* [Problems to solve]
1. Answer these questions using the passage on migrating a MEAN stack to Azure and ATP Serverless:
(a) Which API is enabled when the ATP Serverless instance is created?
(b) What four options are listed for deploying the application servers?
(c) Which section does the passage point to for more details on the migration process?
2. Carry the passage on migrating a MEAN stack to Azure and ATP Serverless forward from its final sentence.

* [Source passage]

This document uses a MEAN stack as an example of an existing deployment that will be migrated to Azure and ATP Serverless.

The migration of this workload to Azure and ATP Serverless is straightforward and consists, at high level, of the following steps:

  1. Deploy an ATP Serverless instance, enabling at creation time the Oracle Database MongoDB API.
  2. Migrate metadata and data from MongoDB to ATP Serverless.
  3. Deploy application servers to run Node.js and Express using either Azure App Service, VMs, containers, or Kubernetes, to the same region and availability domain as ATP Serverless.
  4. Deploy the back-end application code to the application servers.
  5. Connect the back-end application to ATP Serverless using the same MongoDB tools and drivers used on the current application.
  6. Connect users to the new application URI.

Note this reference architecture focuses on the deployment of the migrated workload and not on the migration process itself. For more details on the migration process, see the Explore More section.

* [Provided information]
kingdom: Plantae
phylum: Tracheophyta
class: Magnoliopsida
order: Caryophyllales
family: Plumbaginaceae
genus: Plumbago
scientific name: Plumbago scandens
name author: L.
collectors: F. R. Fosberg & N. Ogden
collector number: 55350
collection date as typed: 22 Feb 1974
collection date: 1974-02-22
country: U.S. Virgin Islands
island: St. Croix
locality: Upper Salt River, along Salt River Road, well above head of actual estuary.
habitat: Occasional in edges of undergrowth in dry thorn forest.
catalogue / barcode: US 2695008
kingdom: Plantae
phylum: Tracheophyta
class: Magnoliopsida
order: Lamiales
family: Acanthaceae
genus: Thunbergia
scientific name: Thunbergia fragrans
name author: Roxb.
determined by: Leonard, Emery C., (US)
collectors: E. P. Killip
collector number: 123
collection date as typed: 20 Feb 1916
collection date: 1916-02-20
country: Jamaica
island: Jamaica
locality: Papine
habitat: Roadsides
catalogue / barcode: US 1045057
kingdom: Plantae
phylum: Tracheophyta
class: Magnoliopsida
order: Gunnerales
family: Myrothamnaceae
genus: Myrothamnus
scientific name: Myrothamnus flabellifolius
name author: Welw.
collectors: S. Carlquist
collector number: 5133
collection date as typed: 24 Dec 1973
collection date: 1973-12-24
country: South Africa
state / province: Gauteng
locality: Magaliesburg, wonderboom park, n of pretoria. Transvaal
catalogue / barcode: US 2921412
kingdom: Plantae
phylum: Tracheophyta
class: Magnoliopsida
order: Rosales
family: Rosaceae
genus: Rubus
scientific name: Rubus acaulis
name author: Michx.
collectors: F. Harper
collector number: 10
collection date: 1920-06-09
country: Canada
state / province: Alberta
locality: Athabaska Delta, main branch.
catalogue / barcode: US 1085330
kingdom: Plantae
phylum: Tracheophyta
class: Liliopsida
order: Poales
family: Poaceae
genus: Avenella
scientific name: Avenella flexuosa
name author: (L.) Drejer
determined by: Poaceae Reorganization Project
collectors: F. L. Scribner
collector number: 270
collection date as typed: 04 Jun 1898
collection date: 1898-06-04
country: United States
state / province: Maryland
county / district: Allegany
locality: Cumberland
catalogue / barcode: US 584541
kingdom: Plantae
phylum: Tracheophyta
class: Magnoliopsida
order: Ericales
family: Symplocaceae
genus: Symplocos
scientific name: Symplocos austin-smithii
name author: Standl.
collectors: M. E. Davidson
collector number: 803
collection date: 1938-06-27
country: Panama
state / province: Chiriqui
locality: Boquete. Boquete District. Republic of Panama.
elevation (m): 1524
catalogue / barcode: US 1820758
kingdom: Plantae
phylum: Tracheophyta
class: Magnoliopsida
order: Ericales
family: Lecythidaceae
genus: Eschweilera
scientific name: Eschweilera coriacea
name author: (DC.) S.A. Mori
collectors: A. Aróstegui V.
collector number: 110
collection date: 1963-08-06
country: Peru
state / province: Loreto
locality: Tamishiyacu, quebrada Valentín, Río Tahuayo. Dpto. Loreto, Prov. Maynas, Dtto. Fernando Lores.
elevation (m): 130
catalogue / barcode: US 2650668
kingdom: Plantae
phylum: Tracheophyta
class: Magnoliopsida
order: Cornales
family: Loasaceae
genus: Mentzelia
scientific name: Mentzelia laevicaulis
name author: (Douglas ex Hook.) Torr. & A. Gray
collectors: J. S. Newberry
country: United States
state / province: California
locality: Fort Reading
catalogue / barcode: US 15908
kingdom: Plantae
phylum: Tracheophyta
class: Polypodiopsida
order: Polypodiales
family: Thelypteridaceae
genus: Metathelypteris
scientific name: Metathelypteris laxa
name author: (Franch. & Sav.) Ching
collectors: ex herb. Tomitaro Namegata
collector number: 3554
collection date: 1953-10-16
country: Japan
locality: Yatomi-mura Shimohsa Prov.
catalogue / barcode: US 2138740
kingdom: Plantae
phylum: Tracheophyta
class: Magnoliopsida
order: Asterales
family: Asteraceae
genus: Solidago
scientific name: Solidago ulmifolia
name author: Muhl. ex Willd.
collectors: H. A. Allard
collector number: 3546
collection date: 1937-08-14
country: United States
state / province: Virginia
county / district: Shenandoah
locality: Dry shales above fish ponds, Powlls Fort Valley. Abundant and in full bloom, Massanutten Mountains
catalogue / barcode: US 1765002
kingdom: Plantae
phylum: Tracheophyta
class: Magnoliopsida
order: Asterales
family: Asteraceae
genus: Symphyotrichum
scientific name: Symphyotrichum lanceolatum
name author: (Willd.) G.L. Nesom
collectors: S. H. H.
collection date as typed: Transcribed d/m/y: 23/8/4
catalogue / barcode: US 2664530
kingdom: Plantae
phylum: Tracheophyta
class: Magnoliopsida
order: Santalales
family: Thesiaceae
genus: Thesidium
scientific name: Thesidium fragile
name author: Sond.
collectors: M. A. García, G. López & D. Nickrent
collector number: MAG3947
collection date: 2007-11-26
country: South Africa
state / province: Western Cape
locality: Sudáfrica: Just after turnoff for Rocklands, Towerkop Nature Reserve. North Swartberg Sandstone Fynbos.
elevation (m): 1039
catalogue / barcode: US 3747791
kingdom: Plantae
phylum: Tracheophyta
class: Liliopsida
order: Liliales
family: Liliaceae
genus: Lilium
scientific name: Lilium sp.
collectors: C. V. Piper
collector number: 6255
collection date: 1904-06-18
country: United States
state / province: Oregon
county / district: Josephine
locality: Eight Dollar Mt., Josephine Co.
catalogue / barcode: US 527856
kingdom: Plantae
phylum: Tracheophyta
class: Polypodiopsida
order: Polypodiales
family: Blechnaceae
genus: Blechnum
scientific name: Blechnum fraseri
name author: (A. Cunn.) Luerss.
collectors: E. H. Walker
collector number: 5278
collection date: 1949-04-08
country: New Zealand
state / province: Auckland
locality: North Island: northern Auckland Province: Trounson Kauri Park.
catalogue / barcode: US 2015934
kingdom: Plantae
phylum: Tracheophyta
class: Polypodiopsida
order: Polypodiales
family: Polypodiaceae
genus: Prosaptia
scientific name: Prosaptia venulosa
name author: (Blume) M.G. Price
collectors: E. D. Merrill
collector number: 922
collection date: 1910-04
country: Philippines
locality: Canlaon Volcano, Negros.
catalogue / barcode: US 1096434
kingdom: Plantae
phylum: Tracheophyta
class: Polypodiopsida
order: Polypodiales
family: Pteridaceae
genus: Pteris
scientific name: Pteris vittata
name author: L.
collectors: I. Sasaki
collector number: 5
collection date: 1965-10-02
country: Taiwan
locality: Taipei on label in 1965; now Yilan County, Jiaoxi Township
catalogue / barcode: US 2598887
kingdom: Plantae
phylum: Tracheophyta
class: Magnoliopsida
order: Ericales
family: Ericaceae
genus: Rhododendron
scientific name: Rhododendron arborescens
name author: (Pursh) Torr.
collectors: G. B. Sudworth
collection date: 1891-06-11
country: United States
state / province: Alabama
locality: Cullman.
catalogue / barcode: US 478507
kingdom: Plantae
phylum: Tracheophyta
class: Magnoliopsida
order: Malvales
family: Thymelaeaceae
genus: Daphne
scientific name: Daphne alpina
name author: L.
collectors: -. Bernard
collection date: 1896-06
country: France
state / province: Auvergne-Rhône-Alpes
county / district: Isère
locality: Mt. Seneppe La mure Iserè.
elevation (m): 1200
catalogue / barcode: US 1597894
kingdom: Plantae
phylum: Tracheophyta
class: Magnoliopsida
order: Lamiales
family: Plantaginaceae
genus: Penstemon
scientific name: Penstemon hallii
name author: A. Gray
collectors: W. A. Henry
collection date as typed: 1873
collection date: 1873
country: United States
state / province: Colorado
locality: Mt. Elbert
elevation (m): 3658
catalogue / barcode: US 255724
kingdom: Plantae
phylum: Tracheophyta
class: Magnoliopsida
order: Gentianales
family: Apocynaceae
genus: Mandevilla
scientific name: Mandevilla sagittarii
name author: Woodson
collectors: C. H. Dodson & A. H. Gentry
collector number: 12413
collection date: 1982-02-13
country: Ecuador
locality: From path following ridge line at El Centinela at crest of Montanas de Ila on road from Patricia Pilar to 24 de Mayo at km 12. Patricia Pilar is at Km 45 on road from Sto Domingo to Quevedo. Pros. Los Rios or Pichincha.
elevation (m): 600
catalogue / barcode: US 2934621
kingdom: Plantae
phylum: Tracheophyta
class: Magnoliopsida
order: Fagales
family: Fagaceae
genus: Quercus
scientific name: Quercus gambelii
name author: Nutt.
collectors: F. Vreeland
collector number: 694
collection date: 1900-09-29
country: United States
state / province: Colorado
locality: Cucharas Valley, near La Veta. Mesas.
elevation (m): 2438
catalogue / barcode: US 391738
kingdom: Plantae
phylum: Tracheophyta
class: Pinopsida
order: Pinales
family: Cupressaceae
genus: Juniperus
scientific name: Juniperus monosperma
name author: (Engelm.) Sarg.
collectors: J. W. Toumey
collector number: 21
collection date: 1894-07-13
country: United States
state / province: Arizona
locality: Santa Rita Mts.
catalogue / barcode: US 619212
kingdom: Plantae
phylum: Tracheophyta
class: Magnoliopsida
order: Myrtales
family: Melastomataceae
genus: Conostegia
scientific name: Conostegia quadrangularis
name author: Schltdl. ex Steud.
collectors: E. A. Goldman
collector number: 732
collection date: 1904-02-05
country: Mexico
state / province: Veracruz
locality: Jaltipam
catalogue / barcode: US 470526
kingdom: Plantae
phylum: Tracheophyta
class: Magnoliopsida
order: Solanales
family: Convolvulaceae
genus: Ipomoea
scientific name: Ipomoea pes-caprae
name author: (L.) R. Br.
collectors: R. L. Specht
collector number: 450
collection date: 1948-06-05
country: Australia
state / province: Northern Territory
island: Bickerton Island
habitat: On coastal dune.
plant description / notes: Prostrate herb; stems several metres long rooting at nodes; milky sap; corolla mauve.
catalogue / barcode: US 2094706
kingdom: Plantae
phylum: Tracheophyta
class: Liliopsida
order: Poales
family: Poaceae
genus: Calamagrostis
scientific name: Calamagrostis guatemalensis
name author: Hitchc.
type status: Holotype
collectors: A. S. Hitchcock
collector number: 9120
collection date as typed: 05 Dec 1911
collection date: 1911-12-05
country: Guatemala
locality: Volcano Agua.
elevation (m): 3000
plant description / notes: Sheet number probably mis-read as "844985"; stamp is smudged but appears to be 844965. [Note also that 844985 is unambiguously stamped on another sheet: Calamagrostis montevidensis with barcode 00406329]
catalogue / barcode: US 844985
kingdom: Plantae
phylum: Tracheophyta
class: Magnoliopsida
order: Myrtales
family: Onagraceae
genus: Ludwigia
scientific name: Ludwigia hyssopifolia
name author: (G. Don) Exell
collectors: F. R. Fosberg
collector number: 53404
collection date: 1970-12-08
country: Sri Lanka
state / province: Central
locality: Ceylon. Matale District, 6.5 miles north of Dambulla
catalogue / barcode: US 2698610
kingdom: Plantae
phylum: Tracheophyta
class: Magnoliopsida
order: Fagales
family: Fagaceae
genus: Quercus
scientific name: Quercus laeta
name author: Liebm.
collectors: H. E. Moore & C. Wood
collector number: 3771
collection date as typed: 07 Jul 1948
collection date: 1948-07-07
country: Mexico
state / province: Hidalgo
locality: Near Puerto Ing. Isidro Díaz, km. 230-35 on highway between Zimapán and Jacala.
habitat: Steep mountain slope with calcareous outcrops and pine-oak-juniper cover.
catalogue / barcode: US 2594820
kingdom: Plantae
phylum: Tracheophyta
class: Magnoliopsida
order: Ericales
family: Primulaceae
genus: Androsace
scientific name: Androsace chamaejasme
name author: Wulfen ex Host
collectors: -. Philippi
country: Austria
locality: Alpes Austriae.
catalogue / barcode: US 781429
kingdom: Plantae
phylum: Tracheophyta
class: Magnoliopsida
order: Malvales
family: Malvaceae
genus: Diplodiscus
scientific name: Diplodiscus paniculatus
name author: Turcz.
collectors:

* [Answers provided]
1.
(a) The Oracle Database MongoDB API.
(b) Azure App Service, VMs, containers, or Kubernetes.
(c) The Explore More section.

2.
After the workload is migrated to ATP Serverless, several features are available to augment the existing functionality, whether that is to 1) support additional nonfunctional requirements, such as easily improving scalability, resiliency, or high availability, or 2) have additional functional features such as operational reporting, analytics, and machine learning in place, without the need to copy data out of the database.

To improve scalability and high availability, use the Autonomous Transaction Processing Serverless auto scaling feature. With a single click or API call, it allows the workload to use up to 3 times the baseline capacity without any downtime. Note that Autonomous Transaction Processing Serverless uses Oracle Real Application Clusters (Oracle RAC) technology for high availability. For the backend tier, either use Azure VM Scale Sets with Autoscale setup, or a PaaS service such as App Service with Automatic Scaling setup to enable application high availability and scalability.

Since ATP Serverless is built on top of multi-model, multi-workload database technology, you can add features that rely on relational, spatial, graph or vector data types that work alongside the existing application.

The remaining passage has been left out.